Внизу размещался русский перевязочный пункт. Наступила оттепель, и раненые в больничных полосатых пижамах отлеживались на солнце. В саду при доме устроили полевую кухню, готовили на открытом воздухе в больших котлах. Еда пахла соблазнительно, но отбросы… Вскоре отбросов накопилось столько, что их невозможно было обойти. Когда лазарет уехал, мы вырыли канавы, сгребли в них отбросы и сверху засыпали землей.

Мы закапывали все, что можно было закопать. Немцы завезли невероятное количество колючей проволоки — новенькой, прямо с завода.
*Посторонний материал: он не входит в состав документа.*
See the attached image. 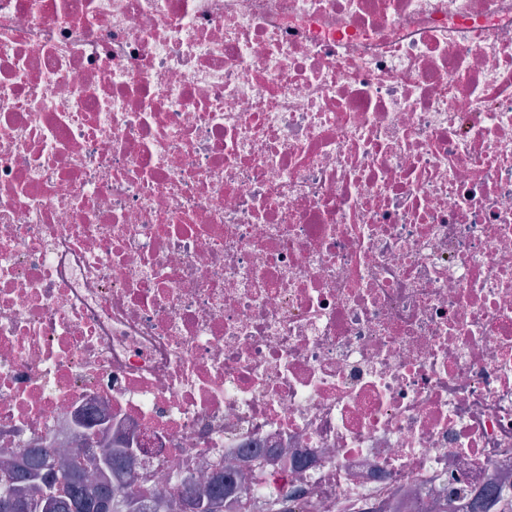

Как мы потом узнали, Краков готовился к длительной обороне. На бульваре обнаружили горы мусора, неглубокие стрелковые окопы и огромную катушку с колючей проволокой — высотой в несколько метров. Пришлось копать для нее очень глубокую яму, потом проволоку завалили толстым слоем грунта и утрамбовали. Одно было ясно: мы устраивались в Кракове прочно и навсегда.

С одобрения родных я записался в гимназию. Я тянулся к учебе, что было естественно, но, кроме того, боялся задохнуться, если не обзаведусь знакомыми и друзьями. Гимназия открывала новые возможности. У матери на этот счет сомнений не было, отцу же какой-никакой опыт на почте говорил, что образование окупается. Особенно мерещилась ему для меня карьера юриста, врача или хотя бы инженера.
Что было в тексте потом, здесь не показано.